Excerpt provided =
- - - - - - -

Many default paths in the knowledge economy depended on specialised skills or scarce information to earn an income.
Lawyers, pilots, IT managers, accountants and other professions that currently are held in high esteem because of their earning power, are all in danger of seeing seriously reduced compensation: they are going to find that their skills and knowledge are becoming abundant, meaning it's free on the Internet, somebody from say Asia can do it cheaper or someone figures out software or a robot to automate it.

So what's the solution? Like I explained in my post about the IDEA ECONOMY, we all are going to have to learn new skills.
One obvious skill to develop is ability to have original and valuable ideas.

Most of us aren't really used to having or creating original values of ideas, and would confuse having ideas with reading books.

- - - - - - -

Extracted material =
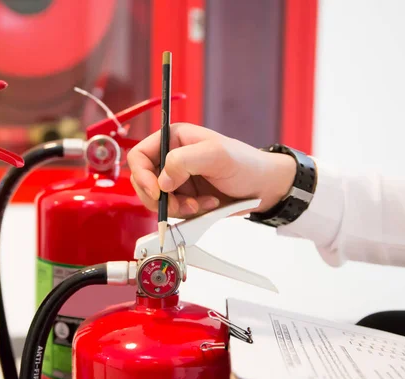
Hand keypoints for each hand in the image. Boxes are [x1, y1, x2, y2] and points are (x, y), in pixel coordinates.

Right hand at [127, 123, 296, 217]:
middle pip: (144, 182)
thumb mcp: (216, 156)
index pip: (139, 155)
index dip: (142, 175)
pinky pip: (171, 211)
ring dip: (176, 208)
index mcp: (173, 139)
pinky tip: (206, 206)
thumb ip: (184, 161)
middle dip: (161, 197)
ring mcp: (176, 179)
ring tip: (200, 205)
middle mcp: (171, 158)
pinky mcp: (183, 197)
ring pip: (156, 200)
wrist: (264, 187)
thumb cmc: (247, 164)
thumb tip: (162, 180)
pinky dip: (186, 214)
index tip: (157, 191)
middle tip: (181, 204)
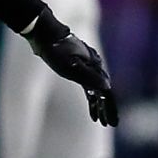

- - - - - - -

Work request 1 = From the passage on the knowledge economy, quote the wording from "One obvious skill" to "with reading books." without alteration.
Work request 2 = List every profession the passage on the knowledge economy names as at risk of seriously reduced compensation.

Task result 1 =
One obvious skill to develop is ability to have original and valuable ideas.

Most of us aren't really used to having or creating original values of ideas, and would confuse having ideas with reading books.

Task result 2 = Lawyers, pilots, IT managers, accountants